Other times, I couldn't care less. The conversations are melodramatic at times and downright cheesy at others, although the bulk of the writing is mostly solid. The dialogue often rings true, but boy, is it wordy. At times, I felt like I could have been watching a TV show instead of playing a game. The guy that hurt his arm won't tell you how he did it, you have to pry it out of him. Oh, he has a son? Well, now he doesn't want to talk about him, come back later. A lot of the problems the citizens talk about seem like they would have been real problems of the times, but conversations can go on and on at times, which taxed my patience, and my willingness to keep some of these people alive.
The world Dr. Reid inhabits is undeniably a character in its own right; it's haunting, beautiful, serene at one point and chaotic at others. The hospital feels lived in, and the streets are perfectly suited for both predator and prey, depending on where your power level is and what is lurking in the streets. The more you destabilize the various districts, either by glutting yourself or ignoring sick patients, the worse the area gets, so much so that you can "lose" entire districts, and become cut off from them completely. Also, the more you kill, the more the streets will run rampant with creatures of the night, giving you both problems, and chances at more experience, so the balancing act continues as you choose between human and inhuman actions.

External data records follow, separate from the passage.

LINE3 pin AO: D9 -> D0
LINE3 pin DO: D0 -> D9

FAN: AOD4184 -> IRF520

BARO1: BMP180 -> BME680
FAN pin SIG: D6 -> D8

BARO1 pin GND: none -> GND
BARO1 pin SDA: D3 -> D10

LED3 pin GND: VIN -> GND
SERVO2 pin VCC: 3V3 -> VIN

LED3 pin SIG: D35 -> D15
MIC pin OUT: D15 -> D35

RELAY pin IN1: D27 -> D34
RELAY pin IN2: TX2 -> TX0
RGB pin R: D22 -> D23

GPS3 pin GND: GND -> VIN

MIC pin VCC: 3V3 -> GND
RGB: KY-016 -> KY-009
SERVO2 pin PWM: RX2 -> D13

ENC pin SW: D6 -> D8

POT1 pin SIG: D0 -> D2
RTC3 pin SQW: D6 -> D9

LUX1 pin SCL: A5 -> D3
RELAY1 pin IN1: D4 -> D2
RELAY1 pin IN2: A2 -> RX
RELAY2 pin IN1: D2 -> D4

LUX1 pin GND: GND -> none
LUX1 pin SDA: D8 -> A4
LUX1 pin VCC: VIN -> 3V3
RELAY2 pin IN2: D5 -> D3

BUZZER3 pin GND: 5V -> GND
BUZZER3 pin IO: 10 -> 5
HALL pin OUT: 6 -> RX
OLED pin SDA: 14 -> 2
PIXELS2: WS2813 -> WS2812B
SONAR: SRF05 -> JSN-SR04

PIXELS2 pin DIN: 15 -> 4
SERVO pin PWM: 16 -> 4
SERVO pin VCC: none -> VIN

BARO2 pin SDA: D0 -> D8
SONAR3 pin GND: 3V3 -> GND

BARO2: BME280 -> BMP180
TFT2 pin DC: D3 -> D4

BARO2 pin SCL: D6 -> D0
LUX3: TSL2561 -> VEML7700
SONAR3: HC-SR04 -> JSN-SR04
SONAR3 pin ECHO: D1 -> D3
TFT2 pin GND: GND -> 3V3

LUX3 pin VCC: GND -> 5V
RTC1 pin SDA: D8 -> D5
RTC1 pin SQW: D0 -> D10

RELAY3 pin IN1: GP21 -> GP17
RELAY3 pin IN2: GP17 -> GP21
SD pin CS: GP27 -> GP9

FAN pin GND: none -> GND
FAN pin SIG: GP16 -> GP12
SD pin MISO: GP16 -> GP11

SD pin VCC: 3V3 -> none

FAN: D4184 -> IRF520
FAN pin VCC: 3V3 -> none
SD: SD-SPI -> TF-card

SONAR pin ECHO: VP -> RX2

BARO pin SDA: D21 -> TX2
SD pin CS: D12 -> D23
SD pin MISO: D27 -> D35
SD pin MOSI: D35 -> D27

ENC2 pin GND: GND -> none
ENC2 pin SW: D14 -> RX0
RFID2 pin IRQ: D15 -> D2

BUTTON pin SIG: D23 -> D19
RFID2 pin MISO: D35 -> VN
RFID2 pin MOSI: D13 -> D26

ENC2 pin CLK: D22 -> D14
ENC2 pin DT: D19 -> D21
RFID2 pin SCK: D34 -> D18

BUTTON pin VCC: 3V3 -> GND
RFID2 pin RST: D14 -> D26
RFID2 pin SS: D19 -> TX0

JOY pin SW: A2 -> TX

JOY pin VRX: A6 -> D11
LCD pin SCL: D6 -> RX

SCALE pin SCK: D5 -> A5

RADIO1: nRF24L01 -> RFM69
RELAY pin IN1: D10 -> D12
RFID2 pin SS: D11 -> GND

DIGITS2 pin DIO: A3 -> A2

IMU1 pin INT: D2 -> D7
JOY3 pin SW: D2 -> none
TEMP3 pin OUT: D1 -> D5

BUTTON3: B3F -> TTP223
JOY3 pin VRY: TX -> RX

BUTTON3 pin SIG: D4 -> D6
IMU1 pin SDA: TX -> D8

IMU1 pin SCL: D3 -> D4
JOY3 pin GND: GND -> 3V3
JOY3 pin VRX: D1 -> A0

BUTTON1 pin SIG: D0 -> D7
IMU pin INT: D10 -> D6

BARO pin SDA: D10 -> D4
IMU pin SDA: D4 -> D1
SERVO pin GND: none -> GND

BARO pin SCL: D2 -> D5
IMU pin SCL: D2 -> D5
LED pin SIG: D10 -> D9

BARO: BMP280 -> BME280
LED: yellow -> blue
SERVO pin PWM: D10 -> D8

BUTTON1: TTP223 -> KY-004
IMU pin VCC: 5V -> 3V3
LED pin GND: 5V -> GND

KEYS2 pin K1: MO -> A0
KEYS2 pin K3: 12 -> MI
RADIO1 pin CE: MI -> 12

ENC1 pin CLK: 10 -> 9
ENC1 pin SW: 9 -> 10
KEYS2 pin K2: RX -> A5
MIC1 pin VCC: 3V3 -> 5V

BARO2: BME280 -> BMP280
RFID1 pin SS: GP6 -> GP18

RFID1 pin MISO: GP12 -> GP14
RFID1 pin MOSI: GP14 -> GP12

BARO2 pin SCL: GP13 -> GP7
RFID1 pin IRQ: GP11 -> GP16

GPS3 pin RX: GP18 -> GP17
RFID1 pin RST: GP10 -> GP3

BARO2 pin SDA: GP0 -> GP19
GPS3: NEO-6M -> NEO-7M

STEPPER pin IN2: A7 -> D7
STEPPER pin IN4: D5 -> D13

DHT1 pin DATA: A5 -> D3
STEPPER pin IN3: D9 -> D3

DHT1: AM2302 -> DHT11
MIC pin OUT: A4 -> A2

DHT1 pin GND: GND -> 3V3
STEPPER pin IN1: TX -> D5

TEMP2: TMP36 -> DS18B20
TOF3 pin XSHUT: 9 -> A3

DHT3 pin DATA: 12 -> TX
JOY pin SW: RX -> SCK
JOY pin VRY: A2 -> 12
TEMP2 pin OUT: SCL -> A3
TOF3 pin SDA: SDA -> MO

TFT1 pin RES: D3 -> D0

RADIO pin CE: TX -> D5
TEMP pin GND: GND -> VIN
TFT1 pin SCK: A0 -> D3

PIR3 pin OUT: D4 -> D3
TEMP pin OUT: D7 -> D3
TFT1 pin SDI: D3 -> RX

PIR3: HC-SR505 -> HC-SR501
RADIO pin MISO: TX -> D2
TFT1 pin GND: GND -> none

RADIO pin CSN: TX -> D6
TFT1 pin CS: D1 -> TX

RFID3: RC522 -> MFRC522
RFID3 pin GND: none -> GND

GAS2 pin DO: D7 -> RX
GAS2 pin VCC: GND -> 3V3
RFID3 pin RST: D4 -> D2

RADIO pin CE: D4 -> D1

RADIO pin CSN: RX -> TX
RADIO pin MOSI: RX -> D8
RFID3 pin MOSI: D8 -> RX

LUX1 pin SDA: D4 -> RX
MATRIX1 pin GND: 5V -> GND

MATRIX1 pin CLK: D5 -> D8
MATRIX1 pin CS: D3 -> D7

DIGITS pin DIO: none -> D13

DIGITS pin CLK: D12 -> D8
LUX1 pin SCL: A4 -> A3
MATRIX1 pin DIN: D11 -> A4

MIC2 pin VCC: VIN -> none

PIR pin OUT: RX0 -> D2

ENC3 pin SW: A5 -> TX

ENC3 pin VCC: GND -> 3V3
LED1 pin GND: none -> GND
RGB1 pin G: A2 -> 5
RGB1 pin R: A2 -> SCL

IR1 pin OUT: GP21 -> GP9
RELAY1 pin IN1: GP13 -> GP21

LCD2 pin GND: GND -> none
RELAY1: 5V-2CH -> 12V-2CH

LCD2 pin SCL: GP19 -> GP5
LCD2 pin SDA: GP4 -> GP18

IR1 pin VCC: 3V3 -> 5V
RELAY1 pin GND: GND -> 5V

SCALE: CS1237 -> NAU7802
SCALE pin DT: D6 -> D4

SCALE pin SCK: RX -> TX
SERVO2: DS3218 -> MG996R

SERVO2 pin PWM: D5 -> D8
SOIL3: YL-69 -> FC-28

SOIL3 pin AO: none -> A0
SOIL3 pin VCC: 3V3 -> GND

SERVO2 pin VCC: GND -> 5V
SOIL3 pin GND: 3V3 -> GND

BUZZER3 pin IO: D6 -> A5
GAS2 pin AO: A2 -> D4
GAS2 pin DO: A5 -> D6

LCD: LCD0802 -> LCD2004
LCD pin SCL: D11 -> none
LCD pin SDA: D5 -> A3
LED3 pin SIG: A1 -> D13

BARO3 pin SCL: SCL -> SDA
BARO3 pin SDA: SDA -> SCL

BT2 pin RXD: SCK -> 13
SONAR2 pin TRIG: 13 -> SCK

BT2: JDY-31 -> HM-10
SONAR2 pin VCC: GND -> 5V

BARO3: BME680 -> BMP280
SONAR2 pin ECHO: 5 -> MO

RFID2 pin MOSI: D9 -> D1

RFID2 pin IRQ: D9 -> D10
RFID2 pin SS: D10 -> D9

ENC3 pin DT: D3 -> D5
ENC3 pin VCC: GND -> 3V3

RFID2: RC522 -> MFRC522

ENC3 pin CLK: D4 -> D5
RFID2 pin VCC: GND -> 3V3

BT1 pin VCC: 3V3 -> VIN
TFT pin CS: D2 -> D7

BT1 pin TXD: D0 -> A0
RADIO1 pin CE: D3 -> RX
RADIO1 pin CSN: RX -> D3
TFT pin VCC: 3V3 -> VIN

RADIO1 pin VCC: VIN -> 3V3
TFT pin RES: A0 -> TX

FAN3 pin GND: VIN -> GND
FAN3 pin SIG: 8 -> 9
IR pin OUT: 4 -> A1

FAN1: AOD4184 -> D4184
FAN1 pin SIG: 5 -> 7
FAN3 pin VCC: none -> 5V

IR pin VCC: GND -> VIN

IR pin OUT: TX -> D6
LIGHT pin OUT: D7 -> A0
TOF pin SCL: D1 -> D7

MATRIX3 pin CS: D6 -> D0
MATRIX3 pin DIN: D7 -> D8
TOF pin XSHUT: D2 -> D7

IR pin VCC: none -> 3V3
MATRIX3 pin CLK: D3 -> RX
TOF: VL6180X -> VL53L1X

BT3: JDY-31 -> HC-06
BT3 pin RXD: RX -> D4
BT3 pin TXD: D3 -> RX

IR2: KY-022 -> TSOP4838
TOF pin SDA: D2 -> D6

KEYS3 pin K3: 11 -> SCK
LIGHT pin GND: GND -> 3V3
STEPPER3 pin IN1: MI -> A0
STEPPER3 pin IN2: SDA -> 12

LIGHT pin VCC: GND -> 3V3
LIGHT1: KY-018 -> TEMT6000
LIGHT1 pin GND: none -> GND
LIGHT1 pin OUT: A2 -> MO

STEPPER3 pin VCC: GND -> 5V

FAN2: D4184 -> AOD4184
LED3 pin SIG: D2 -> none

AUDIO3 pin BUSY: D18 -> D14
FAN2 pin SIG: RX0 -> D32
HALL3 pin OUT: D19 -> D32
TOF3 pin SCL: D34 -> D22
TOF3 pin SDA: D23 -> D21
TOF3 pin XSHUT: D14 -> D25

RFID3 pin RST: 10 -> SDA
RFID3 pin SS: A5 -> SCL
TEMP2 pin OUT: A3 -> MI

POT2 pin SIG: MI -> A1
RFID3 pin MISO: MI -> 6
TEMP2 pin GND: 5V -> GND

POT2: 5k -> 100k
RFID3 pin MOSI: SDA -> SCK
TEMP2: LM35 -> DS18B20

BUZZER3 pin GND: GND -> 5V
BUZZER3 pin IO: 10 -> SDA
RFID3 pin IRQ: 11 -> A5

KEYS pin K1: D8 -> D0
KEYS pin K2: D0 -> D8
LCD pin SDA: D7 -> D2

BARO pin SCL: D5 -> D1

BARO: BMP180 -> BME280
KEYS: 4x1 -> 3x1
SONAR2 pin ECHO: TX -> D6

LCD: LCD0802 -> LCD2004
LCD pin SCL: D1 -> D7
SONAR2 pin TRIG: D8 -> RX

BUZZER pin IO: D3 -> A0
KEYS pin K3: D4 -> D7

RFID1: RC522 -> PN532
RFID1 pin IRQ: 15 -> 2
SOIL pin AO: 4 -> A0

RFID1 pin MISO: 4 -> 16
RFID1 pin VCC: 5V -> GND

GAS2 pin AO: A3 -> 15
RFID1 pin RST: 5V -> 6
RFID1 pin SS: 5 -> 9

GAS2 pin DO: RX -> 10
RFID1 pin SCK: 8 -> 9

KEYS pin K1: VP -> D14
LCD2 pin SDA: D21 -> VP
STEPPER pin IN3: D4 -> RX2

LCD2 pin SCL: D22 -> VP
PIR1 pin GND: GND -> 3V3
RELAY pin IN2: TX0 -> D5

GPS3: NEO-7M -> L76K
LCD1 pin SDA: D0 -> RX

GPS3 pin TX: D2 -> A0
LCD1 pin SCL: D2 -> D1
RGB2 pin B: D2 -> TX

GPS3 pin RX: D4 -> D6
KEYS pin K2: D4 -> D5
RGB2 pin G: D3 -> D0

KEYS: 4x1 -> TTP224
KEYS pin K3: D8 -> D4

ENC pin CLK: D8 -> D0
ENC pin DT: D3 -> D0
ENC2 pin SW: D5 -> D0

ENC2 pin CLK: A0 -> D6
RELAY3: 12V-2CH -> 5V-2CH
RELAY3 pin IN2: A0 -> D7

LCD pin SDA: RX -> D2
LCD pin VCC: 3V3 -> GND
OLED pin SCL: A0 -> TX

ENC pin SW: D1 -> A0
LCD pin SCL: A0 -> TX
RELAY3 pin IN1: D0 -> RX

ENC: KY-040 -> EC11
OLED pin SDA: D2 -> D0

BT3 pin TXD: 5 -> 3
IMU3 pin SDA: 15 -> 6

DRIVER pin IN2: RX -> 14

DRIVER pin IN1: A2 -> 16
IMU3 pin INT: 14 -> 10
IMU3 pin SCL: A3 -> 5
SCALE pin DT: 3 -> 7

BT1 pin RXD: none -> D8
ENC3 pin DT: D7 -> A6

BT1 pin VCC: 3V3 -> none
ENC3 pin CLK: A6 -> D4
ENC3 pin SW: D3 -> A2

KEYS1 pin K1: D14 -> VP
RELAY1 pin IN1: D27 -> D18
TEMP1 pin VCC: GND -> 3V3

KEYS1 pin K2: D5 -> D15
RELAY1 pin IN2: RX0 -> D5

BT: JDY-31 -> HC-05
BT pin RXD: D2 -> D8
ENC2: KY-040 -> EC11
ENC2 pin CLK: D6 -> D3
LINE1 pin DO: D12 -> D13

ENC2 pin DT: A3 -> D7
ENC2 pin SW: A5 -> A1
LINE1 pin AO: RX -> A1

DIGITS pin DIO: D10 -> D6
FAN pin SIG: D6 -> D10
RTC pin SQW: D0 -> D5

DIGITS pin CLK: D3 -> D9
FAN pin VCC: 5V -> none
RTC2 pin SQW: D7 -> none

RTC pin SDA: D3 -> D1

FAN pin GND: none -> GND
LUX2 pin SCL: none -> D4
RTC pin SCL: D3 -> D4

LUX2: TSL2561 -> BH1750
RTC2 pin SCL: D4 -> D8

The combat is serviceable but nothing special. Reid moves in a kind of slow motion, and changing direction at a full sprint is both realistic and odd simultaneously, as you have to take a few steps to slow down, stop, then begin running the other way. Moving with your shadowy vampiric powers feels much better, as you magically appear and disappear in a puff of black smoke to attack, and teleporting short distances is a perfectly realized vampiric power. The skill tree is solid fun, with everything from blood spears to increased energy gained from your kills. You activate your powers by using your reserves of blood, forcing you to stun and feed on enemies during combat to keep your supernatural attacks flowing. You can use a weapon in each hand, a melee and a firearm, or you can use two handed weapons like an axe or spear. Overall, the combat is nothing to write home about, and can get a little repetitive as the game goes on, but the star of the show is the dialogue and choices, with the combat almost feeling like an added bonus at times.
Graphics & Sound
The graphics are great from afar and mediocre at times when you are up close, but overall they fit the tone and mood of the game well. The streets are foggy and blood drenched, and London feels like a natural setting for these atrocities. The camera was odd during dialogue, where you can control it, but overall, the weirdest thing to me was seeing good, hardworking doctors and nurses unable to notice they are staring at a chalk white, red-eyed demon.
The sound is a standout, hands down. It swells and dips, from synth sounds to orchestra, and perfectly fits the environment. The music is as responsible for the setting as the graphics, and it comes through in spades.